My guess is that you aren’t familiar with the FBI’s deep links to the intelligence community.
“NSA - The only part of government that actually listens.”
My mother-in-law was NOT happy when I pointed out to her that all her paranoid cybersecurity measures, up to and including deliberately turning the computer off when not in use were kind of pointless, because anyone who would actually deliberately target her would just go and break the glass beside the front door, let themselves in, turn the computer on, and go to town.
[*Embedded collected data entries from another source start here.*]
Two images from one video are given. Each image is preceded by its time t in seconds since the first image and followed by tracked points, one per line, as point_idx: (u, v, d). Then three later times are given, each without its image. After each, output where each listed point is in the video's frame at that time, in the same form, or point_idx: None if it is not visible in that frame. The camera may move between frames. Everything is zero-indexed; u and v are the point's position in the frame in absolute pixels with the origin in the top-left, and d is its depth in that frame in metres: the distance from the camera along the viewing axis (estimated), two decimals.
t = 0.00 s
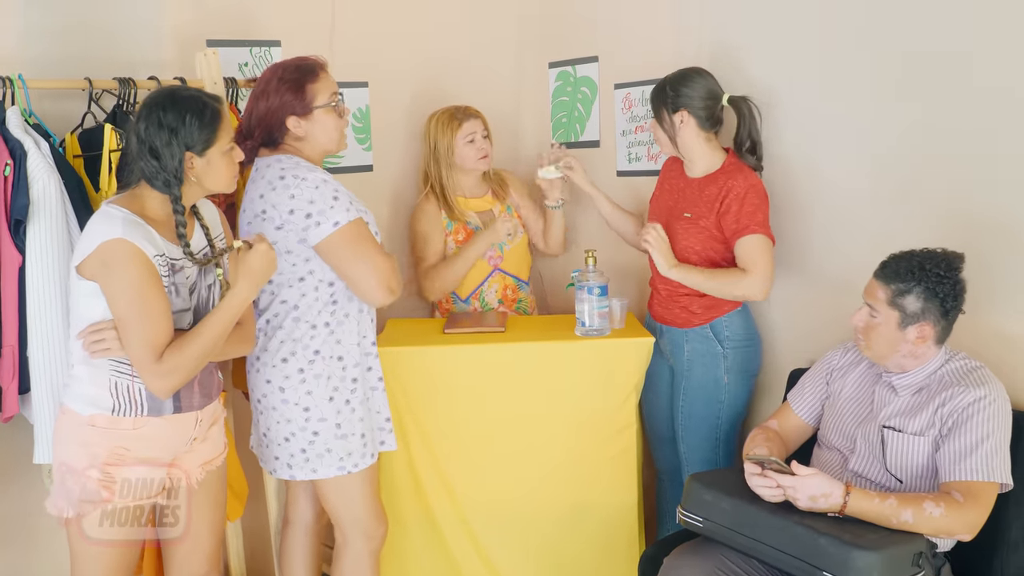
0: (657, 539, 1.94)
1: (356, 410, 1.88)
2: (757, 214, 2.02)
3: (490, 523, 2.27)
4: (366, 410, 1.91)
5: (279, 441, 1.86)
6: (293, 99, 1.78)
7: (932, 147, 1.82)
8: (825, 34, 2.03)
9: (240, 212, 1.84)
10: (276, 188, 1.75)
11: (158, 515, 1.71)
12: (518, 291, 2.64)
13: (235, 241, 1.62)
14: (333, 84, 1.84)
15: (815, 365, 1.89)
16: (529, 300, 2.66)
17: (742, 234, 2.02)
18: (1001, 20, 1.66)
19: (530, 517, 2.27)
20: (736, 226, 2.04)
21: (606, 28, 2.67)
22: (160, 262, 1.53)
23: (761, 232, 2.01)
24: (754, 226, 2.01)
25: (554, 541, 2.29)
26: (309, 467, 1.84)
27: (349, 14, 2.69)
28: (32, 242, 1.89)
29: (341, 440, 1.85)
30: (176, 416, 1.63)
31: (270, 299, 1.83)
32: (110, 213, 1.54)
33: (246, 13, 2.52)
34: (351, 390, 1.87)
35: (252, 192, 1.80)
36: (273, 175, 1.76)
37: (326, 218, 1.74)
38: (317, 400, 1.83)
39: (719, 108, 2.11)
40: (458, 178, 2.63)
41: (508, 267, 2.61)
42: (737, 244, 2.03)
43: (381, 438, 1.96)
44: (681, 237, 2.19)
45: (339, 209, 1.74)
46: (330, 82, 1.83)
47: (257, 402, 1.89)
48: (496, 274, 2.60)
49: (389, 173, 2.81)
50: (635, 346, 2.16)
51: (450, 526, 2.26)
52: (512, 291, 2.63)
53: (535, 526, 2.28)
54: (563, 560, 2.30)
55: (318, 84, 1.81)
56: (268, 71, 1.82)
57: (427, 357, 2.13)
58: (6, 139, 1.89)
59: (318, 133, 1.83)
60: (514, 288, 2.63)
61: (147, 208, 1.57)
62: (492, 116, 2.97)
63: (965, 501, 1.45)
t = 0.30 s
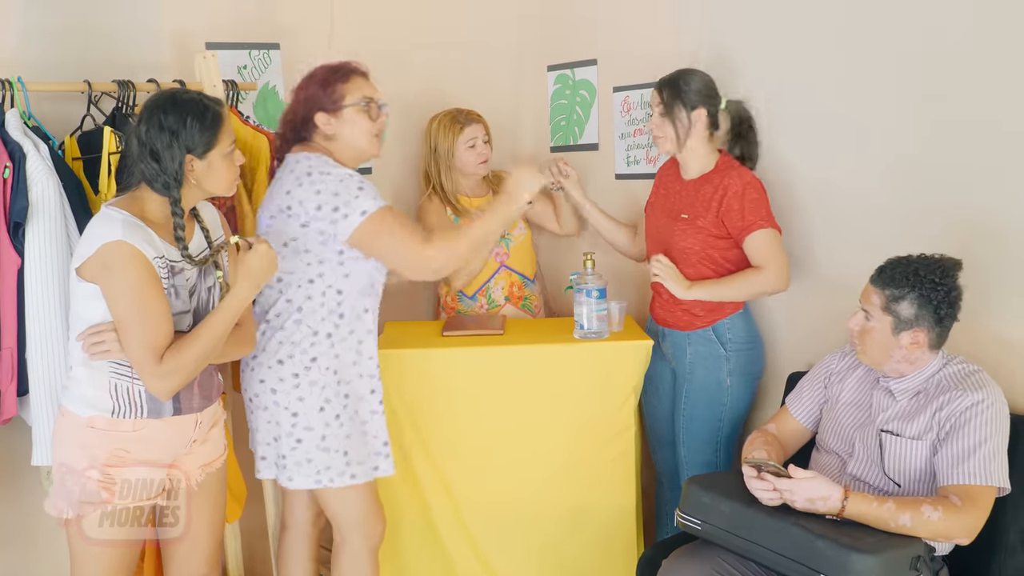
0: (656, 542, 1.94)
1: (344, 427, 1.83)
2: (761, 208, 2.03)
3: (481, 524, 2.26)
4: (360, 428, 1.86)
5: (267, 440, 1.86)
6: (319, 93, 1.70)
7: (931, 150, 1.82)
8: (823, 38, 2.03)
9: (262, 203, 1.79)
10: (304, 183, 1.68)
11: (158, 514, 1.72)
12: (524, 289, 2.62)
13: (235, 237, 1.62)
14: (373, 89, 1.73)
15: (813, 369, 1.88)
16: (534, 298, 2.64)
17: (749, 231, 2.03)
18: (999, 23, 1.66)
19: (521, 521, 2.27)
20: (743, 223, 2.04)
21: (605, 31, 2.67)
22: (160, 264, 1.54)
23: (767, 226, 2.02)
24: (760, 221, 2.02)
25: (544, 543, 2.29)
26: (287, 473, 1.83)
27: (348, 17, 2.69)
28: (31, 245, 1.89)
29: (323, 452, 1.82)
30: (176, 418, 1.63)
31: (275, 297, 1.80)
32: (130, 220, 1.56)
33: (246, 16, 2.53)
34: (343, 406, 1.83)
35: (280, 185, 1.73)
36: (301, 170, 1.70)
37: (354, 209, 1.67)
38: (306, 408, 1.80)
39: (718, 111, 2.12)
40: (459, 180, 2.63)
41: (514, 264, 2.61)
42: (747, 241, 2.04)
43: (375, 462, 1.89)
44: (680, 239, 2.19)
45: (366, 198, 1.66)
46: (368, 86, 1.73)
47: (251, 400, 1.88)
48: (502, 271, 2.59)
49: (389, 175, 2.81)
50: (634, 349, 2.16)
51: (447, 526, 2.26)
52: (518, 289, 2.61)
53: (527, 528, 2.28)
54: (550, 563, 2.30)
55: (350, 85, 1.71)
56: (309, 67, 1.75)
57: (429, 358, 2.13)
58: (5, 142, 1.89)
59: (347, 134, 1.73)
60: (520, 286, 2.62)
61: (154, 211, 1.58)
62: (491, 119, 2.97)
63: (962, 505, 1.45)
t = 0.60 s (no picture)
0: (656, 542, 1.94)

Or break one of the 8 foot tall windows in the computer room and get in that way.
I was trying to point out that the real safety lies in obscurity; if they know who you are, and know they want to steal something, there are much easier ways to get it than cracking even basic router firewalls.
My guess is that you are unfamiliar with the fact that the current head of the Justice Department is a moron.
This reminds me of one of the numerous dumb things in “Live Free or Die Hard”. The main bad guy sends his henchmen to kill a few computer hackers. Instead of just waiting in their apartment and shooting them, they wire up explosives to their computers, and when they turn them on, they explode. Then, they have the nerve to call this a “cyber attack”. God that movie is stupid.